In der Maastricht-Bilanz werden die Einnahmen aber dem Jahr 2017 zugerechnet. Vorteil: Die Zahlen sind international vergleichbar, Budgetkosmetik wird erschwert. Nachteil: Spätere Korrekturen durch das EU-Statistikamt Eurostat sind keine Seltenheit. Daran scheiterte auch das schwarz-blaue “Nulldefizit” 2001: Weil Eurostat diverse Bilanztricks von Bund und Ländern im Nachhinein untersagte, kippte der ursprünglich gefeierte Überschuss nachträglich in ein Maastricht-Defizit von 0,7 Prozent der Wirtschaftsleistung. Ein Maastricht-Nulldefizit wird nun für 2019 erwartet.

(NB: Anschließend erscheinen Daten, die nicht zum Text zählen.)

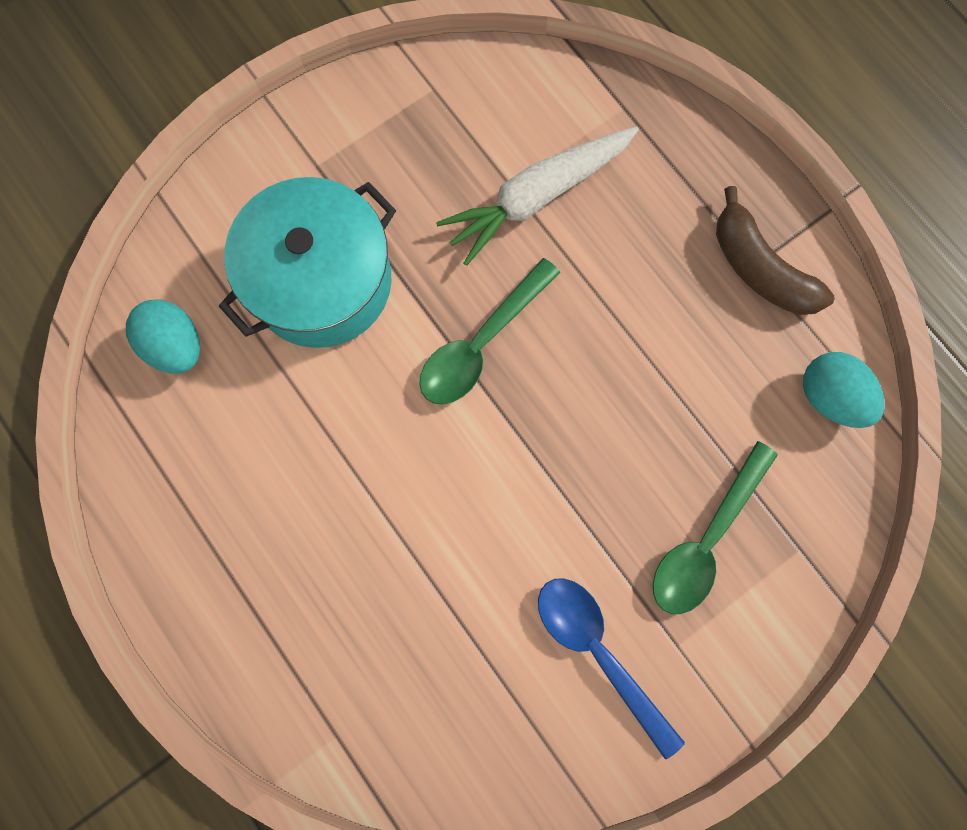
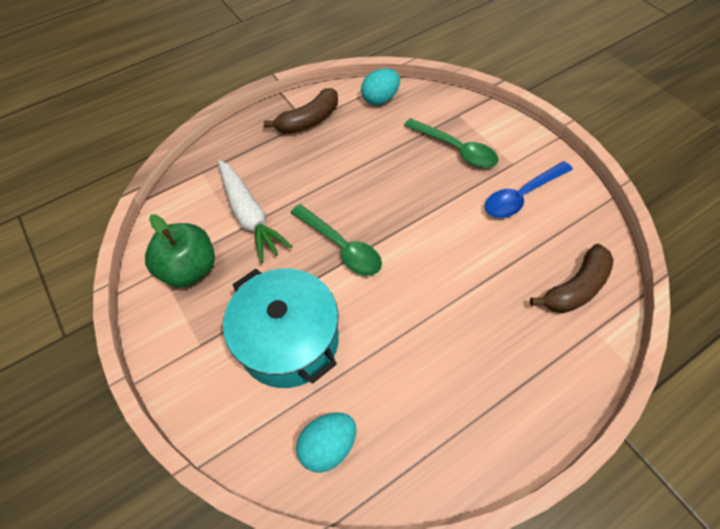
camera: 85 degrees left, 20 degrees down
none -> green apple [145,214,215,288]
none -> brown banana [530,244,614,313]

“Strukturelles Defizit” löst “Maastricht-Defizit” ab

Mit der Verschärfung der EU-Budgetregeln 2011 (“Fiskalpakt”) rückte eine weitere Variante in den Blick, die flexibler auf starke Konjunkturschwankungen reagiert. Seither hat das “strukturelle Defizit” das “Maastricht-Defizit” als zentrale Messlatte gesunder Staatsfinanzen weitgehend abgelöst. In der Theorie ist es schnell erklärt, denn es bezeichnet das um Konjunkturschwankungen und Einmaleffekte bereinigte Maastricht-Defizit. Im Klartext: In schlechten Zeiten wird das Defizit durch krisenbedingte Belastungen (steigende Arbeitslosigkeit, geringe Steuereinnahmen) nicht erhöht, dafür sinkt es auch nicht, wenn in guten Zeiten die Steuern besonders stark sprudeln. Und auch Einmal-Einnahmen wie der Verkauf von Handy-Frequenzen lassen das Defizit unverändert.

Damit sollte das strukturelle Defizit in guten Zeiten höher sein als das Maastricht-Defizit, in schlechten Zeiten niedriger. Der Nachteil: Wie groß der Konjunktureffekt wirklich ist, lässt sich nur im Nachhinein abschätzen und auch da nicht wirklich zweifelsfrei, denn für die Berechnung gibt es mehrere Methoden. Trotzdem drohen den EU-Staaten Strafen, wenn sie das “strukturelle Nulldefizit” grob verfehlen.